What Indie Authors Should Really Be Worrying About

If you didn’t read my post What I Don’t Understand Right Now, you may want to consider it before joining the conversation. Not necessary, but just a little more background info.

What it discusses is my view on the “good enough” situation we’re seeing with a lot of indie publishing. I won’t rehash the whole thing, but I think it’s one of my posts that’s definitely worth reading if you’re a writer and maybe if you’re a reader.

I’ve put some more thought into it as I’ve watched writers tout the successful books that haven’t been edited… the books on the Top 100 lists that are filled with errors and poor grammar and bad writing but have stories that NY isn’t putting out so people are scooping them up like hot cakes (which, have you ever seen people scoop hot cakes?)

The motto seems to be: People will buy horrible products if they’ll enjoy the story. Get more out faster!

Only, people haven’t taken something into consideration: The Acceptance of Indie Publishing.

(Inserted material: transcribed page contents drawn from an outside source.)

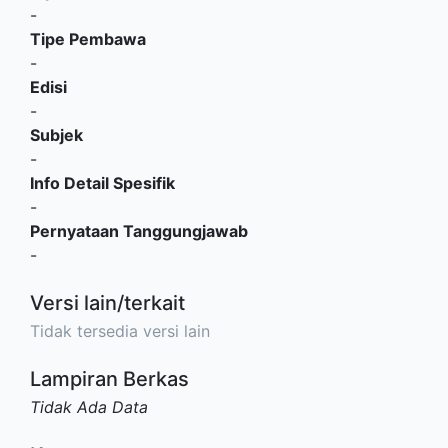
-
Tipe Pembawa
-
Edisi
-
Subjek
-
Info Detail Spesifik
-
Pernyataan Tanggungjawab
-
Versi lain/terkait
Tidak tersedia versi lain
Lampiran Berkas
Tidak Ada Data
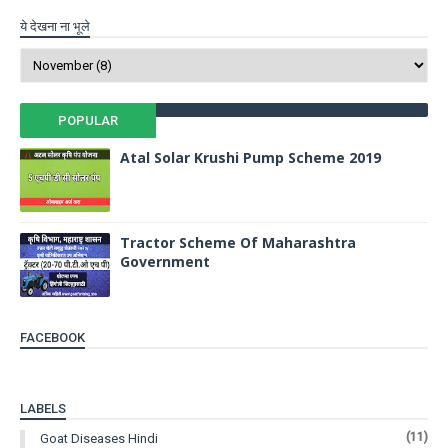
ये देखना ना भूले
POPULAR
Atal Solar Krushi Pump Scheme 2019
Tractor Scheme Of Maharashtra
Government
FACEBOOK
LABELS
(11)
Goat Diseases Hindi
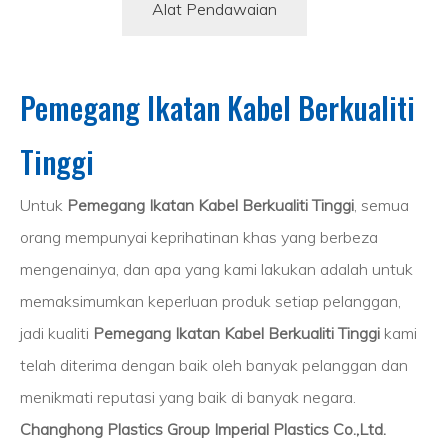
Alat Pendawaian
Pemegang Ikatan Kabel Berkualiti
Tinggi
Untuk
Pemegang Ikatan Kabel Berkualiti Tinggi
, semua
orang mempunyai keprihatinan khas yang berbeza
mengenainya, dan apa yang kami lakukan adalah untuk
memaksimumkan keperluan produk setiap pelanggan,
jadi kualiti
Pemegang Ikatan Kabel Berkualiti Tinggi
kami
telah diterima dengan baik oleh banyak pelanggan dan
menikmati reputasi yang baik di banyak negara.
Changhong Plastics Group Imperial Plastics Co.,Ltd.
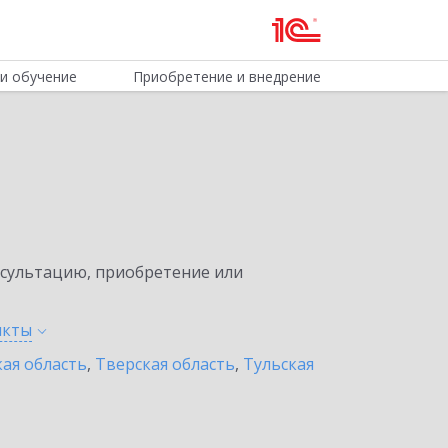
и обучение
Приобретение и внедрение
нсультацию, приобретение или
нкты
ая область
,
Тверская область
,
Тульская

TAoIP (let’s pretend that’s a real acronym) brings about several changes we’re already beginning to see. First, we’ve already seen Trad Pub writers taking their backlist (typically books that have already been polished, professionally edited, and sold through a publisher) – These books are ready to go. All they need is good formating and a new cover and a whole new generation of readers can pick them up.  

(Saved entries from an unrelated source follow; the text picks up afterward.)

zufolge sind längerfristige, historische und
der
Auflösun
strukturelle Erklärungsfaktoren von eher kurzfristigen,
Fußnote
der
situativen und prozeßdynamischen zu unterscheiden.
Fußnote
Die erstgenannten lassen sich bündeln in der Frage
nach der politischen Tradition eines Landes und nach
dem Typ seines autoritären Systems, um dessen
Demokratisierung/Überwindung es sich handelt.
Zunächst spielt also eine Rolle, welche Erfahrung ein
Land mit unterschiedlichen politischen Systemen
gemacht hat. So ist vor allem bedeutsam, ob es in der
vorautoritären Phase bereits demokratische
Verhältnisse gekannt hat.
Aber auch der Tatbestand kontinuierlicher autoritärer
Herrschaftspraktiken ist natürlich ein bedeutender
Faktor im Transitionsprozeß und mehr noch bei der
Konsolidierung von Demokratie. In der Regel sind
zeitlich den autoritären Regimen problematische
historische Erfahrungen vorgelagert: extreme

Also, more and more writers who have been working for a long time — honing craft, polishing manuscripts, focusing on the NY standard as their model — are going to move over to publish their manuscripts (those polished, honed, NY standard editing manuscripts) as an indie. Again, they are probably (if they truly are books that slipped through the cracks) only in need of copy editing and formating.

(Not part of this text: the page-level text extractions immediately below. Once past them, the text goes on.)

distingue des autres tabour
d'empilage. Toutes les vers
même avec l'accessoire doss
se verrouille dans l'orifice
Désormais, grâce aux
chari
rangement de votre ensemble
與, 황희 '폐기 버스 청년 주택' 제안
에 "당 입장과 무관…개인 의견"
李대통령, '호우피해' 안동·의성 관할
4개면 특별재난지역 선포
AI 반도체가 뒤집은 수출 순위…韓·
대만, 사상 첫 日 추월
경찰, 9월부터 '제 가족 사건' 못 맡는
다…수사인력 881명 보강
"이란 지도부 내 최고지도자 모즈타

Finally comes the writers watching these other groups do it (or who fit into that group of “do it right, show your pride” I talk about in the link above) who bring NY Standard (I keep wanting to say professional, but there are tons of professional indie writers everywhere) editing and packaging to strong storytelling.

So, look at those three groups. Let’s assume that between all of them, that 70% of the books are also compelling reads.  What happens next?

Well, ask yourself: If you could read a compelling story in a sub-genre that NY doesn’t touch that much that’s done professionally, edited, formated well and copy edited OR a compelling story in a sub-genre that NY doesn’t touch that’s… just a compelling story, which will you choose?

No. Don’t rush. Take a moment. I don’t want you to feel pressured.

Ok, most of us said, “Choice A, Caitie” right?

So, as more and more people join indie publishing the issue isn’t going to be “How will people find me” (which is repeated as the growing issue over and over again on indie sites). The issue is going to become, can my work compete with other indie books in my sub-genre?

If it can’t …. well, good luck.

~~Caitie~~

Comments

  1. This is a great post. It’s kind of funny actually, a lot of indie writers think “oh I’ll never be as good as George RR Martin or Patrick Rothfuss or Hemingway or Faulkner or whoever” The difference between the indie writer and the professional is the fact that professionals spend painstaking hours over their stories–that’s not to say that indie authors don’t take a long time to write, but take a look at “Game of Thrones” Martin literally spent years writing it. I think the problem you mentioned can be solved with a simple dose of patience. 🙂

    • It’s a very split culture right now and people get really testy when the word “right” is used because so many of them went indie to have freedom. But, if “right” isn’t a motivating factor, “sales survival” will probably become one.